Gerry has won the lottery. That shouldn’t be possible given that he was the writer of the algorithm that chooses the winners. Unfortunately for him the prize is less monetary and more Logan’s Run type death sentence. Gerry gets saved by a couple of Techxorcists called Gabe and Petal. Of course the term save turns out to be a little bit strong as Gerry jumps from the frying pan in to the volcano. There is a lot more at stake than just his own health.
My love of Cyberpunk goes back to my earliest days on the Net reading Usenet group fiction. I always get excited about new Cyberpunk novels but unfortunately most of them seem to lack something. I had already read the first few chapters of this novel and was itching to find out what happened next.
Getting the balance between technical computer terms that add realism and making a book readable for a layperson is not an easy task but this book does a good job of including just enough not to put off people that have worked in IT all their lives and at the same time not getting bogged down in technicalities. There are themes and characters in this book that I could liken to some really great stories such as Burning Chrome, The Matrix and Do Androids Dream of Electric Sheep without being a simple re-hash. I felt connected to several of the characters but by far my favourite was Gabe. In my head Gabe is like Maxim from The Prodigy in both tone and ability to captivate people with his powerful voice.

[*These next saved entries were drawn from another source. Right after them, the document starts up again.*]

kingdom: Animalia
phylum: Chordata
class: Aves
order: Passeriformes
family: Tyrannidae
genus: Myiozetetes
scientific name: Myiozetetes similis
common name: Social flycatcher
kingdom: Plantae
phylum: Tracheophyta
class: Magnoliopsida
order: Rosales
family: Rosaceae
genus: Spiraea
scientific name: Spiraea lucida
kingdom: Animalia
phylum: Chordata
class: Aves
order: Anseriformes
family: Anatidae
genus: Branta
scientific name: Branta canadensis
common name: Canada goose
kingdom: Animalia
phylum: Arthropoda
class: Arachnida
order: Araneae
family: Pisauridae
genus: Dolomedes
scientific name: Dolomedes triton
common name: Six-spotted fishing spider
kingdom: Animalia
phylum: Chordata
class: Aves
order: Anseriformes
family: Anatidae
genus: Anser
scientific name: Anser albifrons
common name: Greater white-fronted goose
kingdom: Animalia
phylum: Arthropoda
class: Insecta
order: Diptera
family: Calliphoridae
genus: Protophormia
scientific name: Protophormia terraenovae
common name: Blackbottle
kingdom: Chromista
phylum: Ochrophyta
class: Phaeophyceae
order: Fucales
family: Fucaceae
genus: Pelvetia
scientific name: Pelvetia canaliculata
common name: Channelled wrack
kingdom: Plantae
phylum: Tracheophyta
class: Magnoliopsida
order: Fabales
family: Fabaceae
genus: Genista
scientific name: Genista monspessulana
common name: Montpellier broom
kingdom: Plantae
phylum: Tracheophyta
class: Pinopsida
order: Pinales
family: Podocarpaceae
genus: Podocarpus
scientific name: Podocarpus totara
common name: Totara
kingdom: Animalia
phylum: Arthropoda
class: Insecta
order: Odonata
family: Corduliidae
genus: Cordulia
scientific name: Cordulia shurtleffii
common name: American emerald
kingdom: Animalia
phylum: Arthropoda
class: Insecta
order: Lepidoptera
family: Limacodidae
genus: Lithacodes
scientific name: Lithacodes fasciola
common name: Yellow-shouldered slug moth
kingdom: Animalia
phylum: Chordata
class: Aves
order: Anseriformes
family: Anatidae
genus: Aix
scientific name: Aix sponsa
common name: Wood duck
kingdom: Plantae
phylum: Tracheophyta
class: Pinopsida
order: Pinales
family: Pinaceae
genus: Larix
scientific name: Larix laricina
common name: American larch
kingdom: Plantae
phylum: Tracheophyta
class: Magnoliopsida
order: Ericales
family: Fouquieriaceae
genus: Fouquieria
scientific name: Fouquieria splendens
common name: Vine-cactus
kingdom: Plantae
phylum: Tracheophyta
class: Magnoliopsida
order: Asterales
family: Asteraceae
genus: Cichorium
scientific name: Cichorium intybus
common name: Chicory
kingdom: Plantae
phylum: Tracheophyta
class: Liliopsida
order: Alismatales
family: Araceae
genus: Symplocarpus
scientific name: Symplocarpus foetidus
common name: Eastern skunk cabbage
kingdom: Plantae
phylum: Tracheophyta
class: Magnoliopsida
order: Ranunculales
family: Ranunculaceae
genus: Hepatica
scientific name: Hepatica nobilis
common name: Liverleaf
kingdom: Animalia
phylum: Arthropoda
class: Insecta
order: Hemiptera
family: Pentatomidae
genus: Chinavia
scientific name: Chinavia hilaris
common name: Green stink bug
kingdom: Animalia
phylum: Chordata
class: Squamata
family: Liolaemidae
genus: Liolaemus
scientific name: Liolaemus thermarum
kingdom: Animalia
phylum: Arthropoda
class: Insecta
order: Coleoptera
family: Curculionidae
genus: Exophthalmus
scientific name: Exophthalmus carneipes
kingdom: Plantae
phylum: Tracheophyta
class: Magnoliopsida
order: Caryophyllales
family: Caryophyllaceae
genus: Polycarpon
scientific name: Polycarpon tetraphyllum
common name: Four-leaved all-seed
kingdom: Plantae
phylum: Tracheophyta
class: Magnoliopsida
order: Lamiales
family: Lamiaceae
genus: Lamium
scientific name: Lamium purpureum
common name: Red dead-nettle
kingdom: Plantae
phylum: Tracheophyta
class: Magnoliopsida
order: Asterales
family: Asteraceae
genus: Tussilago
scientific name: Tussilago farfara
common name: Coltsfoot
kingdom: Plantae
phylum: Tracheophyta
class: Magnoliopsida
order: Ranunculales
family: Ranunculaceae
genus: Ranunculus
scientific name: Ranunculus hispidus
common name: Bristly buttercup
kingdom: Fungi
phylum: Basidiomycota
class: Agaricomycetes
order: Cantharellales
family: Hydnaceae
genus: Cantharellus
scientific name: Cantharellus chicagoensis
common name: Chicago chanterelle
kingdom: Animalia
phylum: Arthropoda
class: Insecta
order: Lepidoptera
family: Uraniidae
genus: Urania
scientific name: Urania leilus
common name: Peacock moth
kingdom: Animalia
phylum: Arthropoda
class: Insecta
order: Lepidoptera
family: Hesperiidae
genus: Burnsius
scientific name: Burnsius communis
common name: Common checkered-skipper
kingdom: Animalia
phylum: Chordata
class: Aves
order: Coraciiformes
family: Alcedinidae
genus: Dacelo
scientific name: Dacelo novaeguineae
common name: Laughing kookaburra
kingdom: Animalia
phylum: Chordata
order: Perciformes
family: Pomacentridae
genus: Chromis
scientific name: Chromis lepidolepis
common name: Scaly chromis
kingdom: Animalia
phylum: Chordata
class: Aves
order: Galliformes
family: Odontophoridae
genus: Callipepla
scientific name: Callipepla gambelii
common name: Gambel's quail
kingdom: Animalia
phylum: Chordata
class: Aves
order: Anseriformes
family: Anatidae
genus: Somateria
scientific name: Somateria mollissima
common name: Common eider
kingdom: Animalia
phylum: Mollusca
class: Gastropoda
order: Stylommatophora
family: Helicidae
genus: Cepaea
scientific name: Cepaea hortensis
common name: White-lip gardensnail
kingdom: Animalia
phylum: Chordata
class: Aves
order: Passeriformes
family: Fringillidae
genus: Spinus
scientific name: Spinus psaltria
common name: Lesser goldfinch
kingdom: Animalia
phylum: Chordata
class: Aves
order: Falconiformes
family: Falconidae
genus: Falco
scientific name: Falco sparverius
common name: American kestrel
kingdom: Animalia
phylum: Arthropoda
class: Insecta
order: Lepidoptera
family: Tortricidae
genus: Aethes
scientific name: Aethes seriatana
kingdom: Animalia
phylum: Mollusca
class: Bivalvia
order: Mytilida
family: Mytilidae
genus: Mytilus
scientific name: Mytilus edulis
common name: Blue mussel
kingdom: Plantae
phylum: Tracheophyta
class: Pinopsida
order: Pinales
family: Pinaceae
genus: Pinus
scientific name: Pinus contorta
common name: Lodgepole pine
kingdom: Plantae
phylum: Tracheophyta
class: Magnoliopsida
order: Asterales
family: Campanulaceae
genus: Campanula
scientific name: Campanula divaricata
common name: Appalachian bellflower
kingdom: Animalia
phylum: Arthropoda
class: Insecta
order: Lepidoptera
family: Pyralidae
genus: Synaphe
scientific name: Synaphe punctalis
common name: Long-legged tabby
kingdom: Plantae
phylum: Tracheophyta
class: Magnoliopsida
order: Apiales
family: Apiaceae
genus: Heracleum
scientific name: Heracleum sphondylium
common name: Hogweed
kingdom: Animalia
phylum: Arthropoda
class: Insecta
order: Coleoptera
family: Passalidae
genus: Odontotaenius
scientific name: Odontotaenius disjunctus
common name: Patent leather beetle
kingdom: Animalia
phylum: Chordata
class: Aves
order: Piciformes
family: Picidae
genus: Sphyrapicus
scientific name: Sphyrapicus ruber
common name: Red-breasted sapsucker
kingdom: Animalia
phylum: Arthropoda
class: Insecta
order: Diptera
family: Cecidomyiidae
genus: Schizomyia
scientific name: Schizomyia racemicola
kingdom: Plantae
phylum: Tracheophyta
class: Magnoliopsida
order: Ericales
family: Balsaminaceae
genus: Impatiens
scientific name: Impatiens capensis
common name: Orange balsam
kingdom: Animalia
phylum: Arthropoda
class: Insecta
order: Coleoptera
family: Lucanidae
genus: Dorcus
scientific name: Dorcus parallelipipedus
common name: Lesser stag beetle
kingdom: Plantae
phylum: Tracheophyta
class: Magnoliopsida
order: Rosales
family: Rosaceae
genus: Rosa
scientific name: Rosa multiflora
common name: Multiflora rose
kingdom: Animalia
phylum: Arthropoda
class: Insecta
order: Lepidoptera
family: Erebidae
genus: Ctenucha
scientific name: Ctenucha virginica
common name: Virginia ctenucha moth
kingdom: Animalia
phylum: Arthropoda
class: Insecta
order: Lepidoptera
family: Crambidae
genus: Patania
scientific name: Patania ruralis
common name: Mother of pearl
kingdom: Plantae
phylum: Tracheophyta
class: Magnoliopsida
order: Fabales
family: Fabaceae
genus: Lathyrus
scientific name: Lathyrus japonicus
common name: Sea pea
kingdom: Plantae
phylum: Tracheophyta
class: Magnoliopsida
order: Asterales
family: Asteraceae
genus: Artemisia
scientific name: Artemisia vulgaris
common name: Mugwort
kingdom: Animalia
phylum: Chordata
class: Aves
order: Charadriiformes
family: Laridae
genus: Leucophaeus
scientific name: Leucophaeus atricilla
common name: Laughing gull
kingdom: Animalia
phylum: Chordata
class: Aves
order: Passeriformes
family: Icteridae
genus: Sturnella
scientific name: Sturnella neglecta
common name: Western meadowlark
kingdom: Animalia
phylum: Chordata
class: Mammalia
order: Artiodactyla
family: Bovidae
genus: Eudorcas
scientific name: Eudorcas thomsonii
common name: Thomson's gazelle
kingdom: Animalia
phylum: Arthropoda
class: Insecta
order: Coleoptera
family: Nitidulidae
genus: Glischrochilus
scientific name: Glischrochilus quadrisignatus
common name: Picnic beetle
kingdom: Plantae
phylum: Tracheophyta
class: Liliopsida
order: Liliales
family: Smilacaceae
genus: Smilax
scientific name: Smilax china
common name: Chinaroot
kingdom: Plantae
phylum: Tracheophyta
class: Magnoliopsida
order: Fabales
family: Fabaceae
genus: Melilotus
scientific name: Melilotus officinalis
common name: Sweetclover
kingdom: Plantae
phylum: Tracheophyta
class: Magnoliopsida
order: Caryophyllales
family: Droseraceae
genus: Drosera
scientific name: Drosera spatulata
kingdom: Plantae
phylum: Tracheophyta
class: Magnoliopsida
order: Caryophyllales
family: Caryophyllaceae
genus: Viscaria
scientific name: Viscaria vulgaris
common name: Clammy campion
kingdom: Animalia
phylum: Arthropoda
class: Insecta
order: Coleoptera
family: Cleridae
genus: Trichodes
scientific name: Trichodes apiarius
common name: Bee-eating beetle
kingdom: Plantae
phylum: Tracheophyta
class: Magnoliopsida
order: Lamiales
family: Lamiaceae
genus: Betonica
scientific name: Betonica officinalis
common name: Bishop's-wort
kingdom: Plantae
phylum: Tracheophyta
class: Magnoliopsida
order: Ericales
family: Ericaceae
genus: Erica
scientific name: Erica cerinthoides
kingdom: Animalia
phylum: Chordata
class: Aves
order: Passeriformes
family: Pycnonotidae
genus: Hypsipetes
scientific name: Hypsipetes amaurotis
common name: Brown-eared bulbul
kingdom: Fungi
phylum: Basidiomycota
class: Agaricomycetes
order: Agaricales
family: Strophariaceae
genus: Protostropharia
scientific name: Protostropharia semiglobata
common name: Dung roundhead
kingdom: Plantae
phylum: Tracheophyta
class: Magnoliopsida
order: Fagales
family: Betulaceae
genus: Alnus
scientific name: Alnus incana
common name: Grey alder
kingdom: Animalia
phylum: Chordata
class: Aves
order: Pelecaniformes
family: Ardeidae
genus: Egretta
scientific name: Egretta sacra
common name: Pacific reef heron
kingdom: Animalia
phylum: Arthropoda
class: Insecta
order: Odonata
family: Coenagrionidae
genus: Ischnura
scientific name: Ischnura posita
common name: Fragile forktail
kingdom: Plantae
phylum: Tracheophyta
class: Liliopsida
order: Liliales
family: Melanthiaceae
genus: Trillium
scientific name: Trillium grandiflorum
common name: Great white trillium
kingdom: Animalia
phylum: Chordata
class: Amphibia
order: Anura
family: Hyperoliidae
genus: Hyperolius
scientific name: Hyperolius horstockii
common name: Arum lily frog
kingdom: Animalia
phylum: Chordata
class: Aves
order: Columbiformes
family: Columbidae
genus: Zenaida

Although this book has an ending there are enough unanswered questions to make a reader want to read the second novel in this series. In particular I want to know what happens to Gabe. I think this book is ahead of the curve. With the film release of Gibson’s Neuromancer on the horizon I can see the number of Cyberpunk stories released increasing substantially over the next year. If they are all as good as this one then I am in for a good year.
This book takes me back to the 1990s. I’d just started working and had enough money to pay for the phone calls to the single Compuserve London based phone number to access the internet. I used to love looking at the alt.cyberpunk Usenet group and reading the stories. Some were just bizarre but amongst them were some real gems. There were even a couple of book anthologies based on them. These days the nearest comparison to Usenet stories would be a site like Flash Fiction Friday. These stories are not remnants from a forgotten halcyon time though. They are modern and progressive stories that were interesting and exciting in equal measure. They are not all Burning Chrome cyberspace type stories.
The story by Russell A. Smith in particular is a very creeper stalker story. The technology aspects of this story are very cleverly done. There are absolutely no technical details and yet my brain automatically started filling in those details as I was going along. The final story in this book is a story by the editor Colin F. Barnes that fans of his may already have read so be wary of that. I’d already read Techxorcist 0.5 but I enjoyed reading it again. I particularly like the priest character who seems to try and exorcise evil AI in a manner that reminds me of Maxim from The Prodigy. Not just the implied accent but the patterns too.
There is one major failing in this collection of stories though. It is way too short. I wanted at least a couple more stories. It has been so long since I have read a decent cyberpunk anthology that this felt a little like giving a starving man a canapé. So tonight I will be badgering the editor in to releasing a follow-up as soon as possible.
If you are a fan of the cyberpunk genre then you really should read this. If you think you are not a fan then all I will say is that this collection builds on films such as Bladerunner and The Matrix. It is a thoroughly enjoyable read.